Extracted records:
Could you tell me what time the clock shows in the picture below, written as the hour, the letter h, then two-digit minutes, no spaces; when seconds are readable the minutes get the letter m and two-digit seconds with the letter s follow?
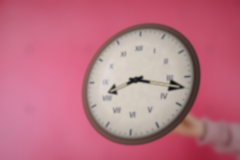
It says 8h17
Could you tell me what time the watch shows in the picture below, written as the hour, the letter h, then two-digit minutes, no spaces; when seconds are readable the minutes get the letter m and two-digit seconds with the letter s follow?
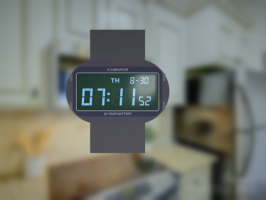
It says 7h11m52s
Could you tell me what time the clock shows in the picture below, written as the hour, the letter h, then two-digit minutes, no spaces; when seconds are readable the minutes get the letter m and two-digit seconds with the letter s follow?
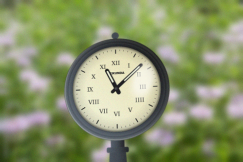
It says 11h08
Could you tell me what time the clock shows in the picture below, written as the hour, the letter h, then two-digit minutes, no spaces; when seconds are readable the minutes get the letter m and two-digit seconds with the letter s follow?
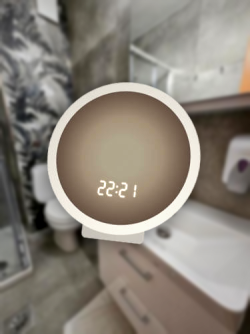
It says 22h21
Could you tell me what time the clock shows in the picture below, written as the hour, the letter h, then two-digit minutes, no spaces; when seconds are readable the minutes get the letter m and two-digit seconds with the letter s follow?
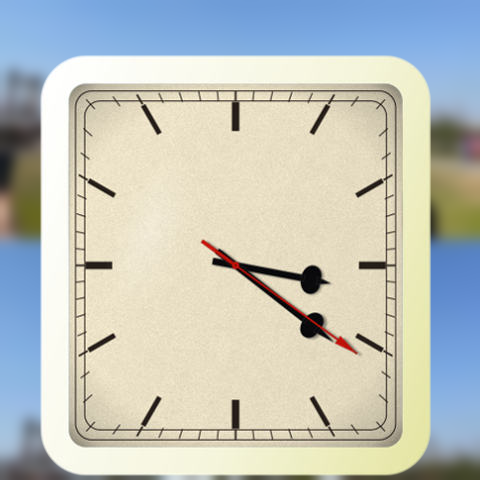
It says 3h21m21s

---

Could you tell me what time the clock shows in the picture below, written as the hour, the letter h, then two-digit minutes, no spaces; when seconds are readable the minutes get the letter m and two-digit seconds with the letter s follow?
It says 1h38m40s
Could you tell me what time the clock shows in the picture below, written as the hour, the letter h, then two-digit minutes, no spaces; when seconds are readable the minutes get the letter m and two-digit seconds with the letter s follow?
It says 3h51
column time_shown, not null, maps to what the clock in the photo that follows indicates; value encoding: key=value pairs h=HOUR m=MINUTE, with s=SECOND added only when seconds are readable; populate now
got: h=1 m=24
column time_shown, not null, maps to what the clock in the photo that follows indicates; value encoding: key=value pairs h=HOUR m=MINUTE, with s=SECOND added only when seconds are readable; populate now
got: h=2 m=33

▶ **TASK PROMPT**
Reproduce the part that opens with the line containing "Could you tell me what time the watch" and closes with the line containing "It says 3h21m21s", changing every "clock" to "timepiece" and keeping all else the same. Leave the pictures out.

▶ **TASK RESPONSE**
Could you tell me what time the watch shows in the picture below, written as the hour, the letter h, then two-digit minutes, no spaces; when seconds are readable the minutes get the letter m and two-digit seconds with the letter s follow?
It says 7h11m52s
Could you tell me what time the timepiece shows in the picture below, written as the hour, the letter h, then two-digit minutes, no spaces; when seconds are readable the minutes get the letter m and two-digit seconds with the letter s follow?
It says 11h08
Could you tell me what time the timepiece shows in the picture below, written as the hour, the letter h, then two-digit minutes, no spaces; when seconds are readable the minutes get the letter m and two-digit seconds with the letter s follow?
It says 22h21
Could you tell me what time the timepiece shows in the picture below, written as the hour, the letter h, then two-digit minutes, no spaces; when seconds are readable the minutes get the letter m and two-digit seconds with the letter s follow?
It says 3h21m21s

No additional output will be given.